My name is Crystal Cope. I am 34 years old and I was diagnosed with Hodgkin’s Lymphoma in August 2020
I never thought something as minor and silly as itchy skin could be a symptom of cancer. That was the only symptom I had for a year. It was persistent itchy skin that doctors couldn’t find the source of. They prescribed allergy testing, food elimination diets, blood testing for specific disorders, and not to mention the dozens of bottles, tubes, and tubs of various ointments, creams, and lotions that never helped. It was mind-boggling. Still, cancer never crossed my mind.
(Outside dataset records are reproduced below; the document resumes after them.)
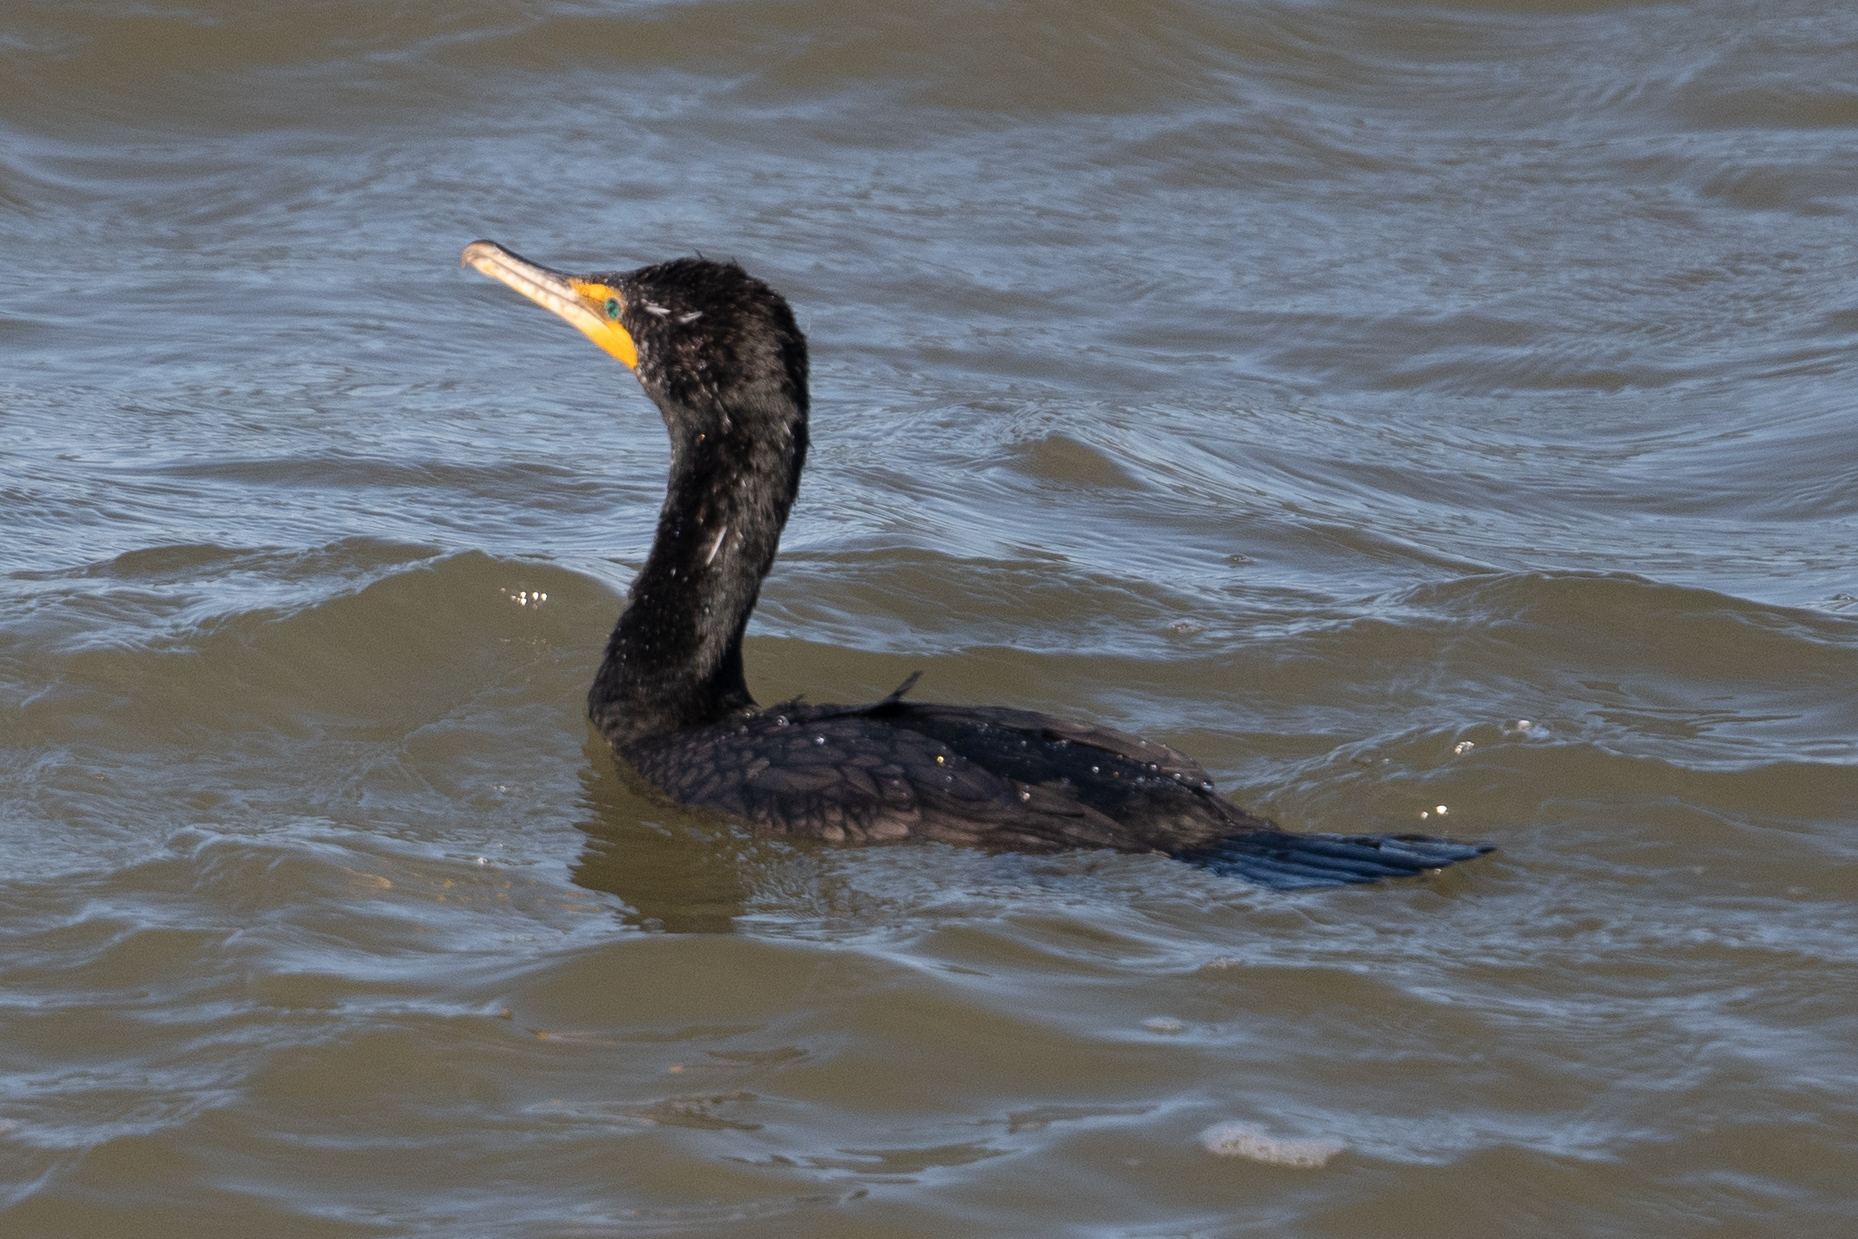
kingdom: Animalia
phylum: Chordata
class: Aves
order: Suliformes
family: Phalacrocoracidae
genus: Phalacrocorax
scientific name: Phalacrocorax auritus
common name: Double-crested cormorant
Then, one day I noticed a lump on my neck and made another doctor’s appointment.
That lump finally gave me the answer I’d been desperately seeking for my itchy skin, but now, I just wanted to unhear it and go back to worrying about which cream to use today. Instead, I was being force-fed information about oncologist referrals and treatment plans.
My itchy skin had been a side effect of cancer all along.
My initial treatment plan didn’t include radiation- proton or traditional. I endured 5 months of chemotherapy and then my scans came back with no evidence of cancer. I was done, I rang the bell. But then, my oncologist dropped a bomb- she highly recommended radiation to 3 areas of my body to lower the chances of cancer cells being left behind. She referred me to a radiation oncologist and set up an appointment.
I didn’t even show up to the consultation. I kept telling myself and my family “my scans are clear, why would I put myself at high risk for secondary cancers by doing radiation”? After several calls from the concerned radiation department about my missed appointments, I finally agreed to go in for just a consultation. That’s where I met Dr. Prabhu. She was just wonderful, informative yet comforting. I came to the appointment ready to defend my decision, and expecting a debate. To my surprise, Dr. Prabhu agreed with my decision. Traditional radiation would leave me at a higher risk for lung and breast cancer. She recommended proton therapy to precisely pinpoint proton radiation only to the targeted area. The statistics blew me away; it was obviously a much safer option. The side effects are minimal, so I could continue recovering from chemotherapy while still receiving daily treatment. To me, it was my only option.
The staff at Oklahoma Proton Center treated me like family and I was in loving, caring hands through the entire process. I completed my treatment during the COVID pandemic, so my family wasn’t allowed to accompany me.
I never felt alone though, I really needed that.
By sharing my story I hope it encourages others to listen to their bodies and trust their instincts. I have a family history of lung cancer and I’m a former smoker. Traditional radiation would have highly increased my secondary cancer risk, specifically lung cancer. Proton therapy was the much safer option. Listen to your doctors but let your instincts speak too.
Don’t be a hero. Don’t even try. Accept the help being offered and ask for help when you need it.
This is important to me because I was trying to do it all. Work full time, be the best mom in the world, a good wife, keep the house clean, on top of cancer treatments and doctor’s appointments. It will only make you feel worse in more ways than one. Don’t be a hero.
Before being diagnosed with cancer, I didn’t think much about the future. I had hopes and dreams like most of us do but no real plans. I was just hoping for the best. Today, my husband and I are putting in the work and effort to make our lives great, today and for tomorrow.
It’s kind of like proton therapy, I’m ensuring our happiness instead of just hoping for the best.